__RAW DATA__.
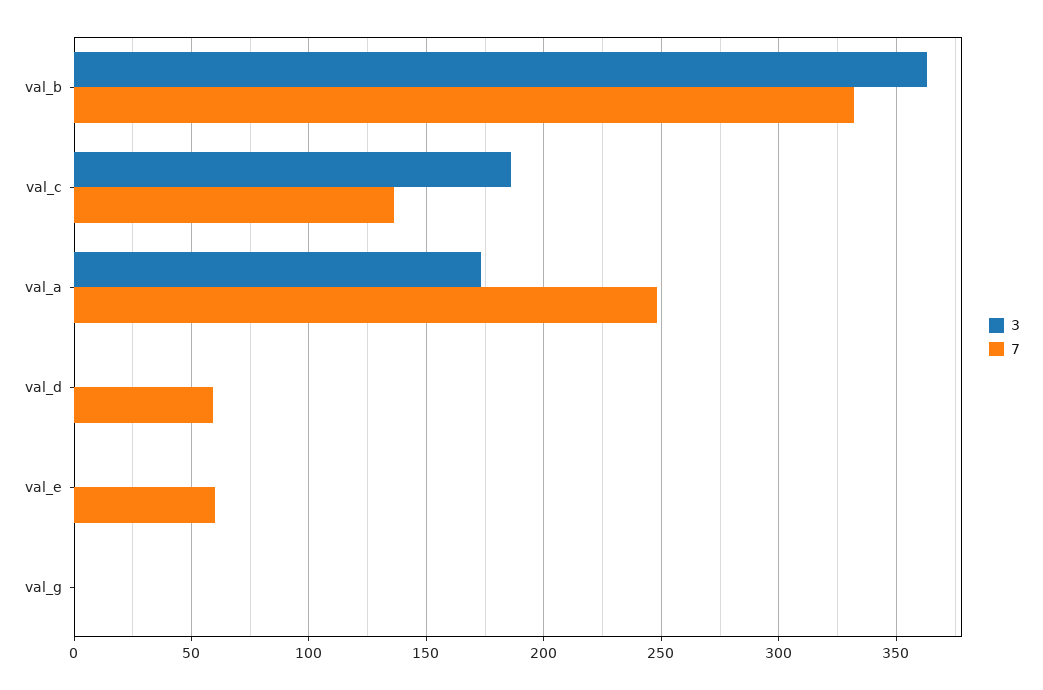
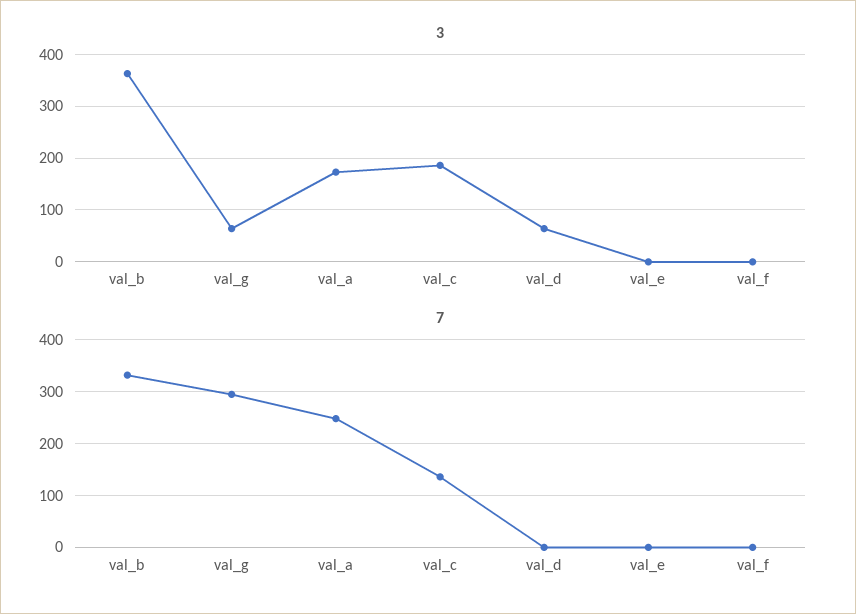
3, val_d: 0 -> 60
7, val_d: 60 -> 0
7, val_e: 60 -> 0
3, val_g: 0 -> 60
7, val_g: 0 -> 300
3, val_f: none -> 0
7, val_f: none -> 0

__WHAT YOU WILL DO__. Reproduce the material above in full, images excluded.

__RESULT FOR THIS TASK__.
3, val_d: 0 -> 60
7, val_d: 60 -> 0
7, val_e: 60 -> 0
3, val_g: 0 -> 60
7, val_g: 0 -> 300
3, val_f: none -> 0
7, val_f: none -> 0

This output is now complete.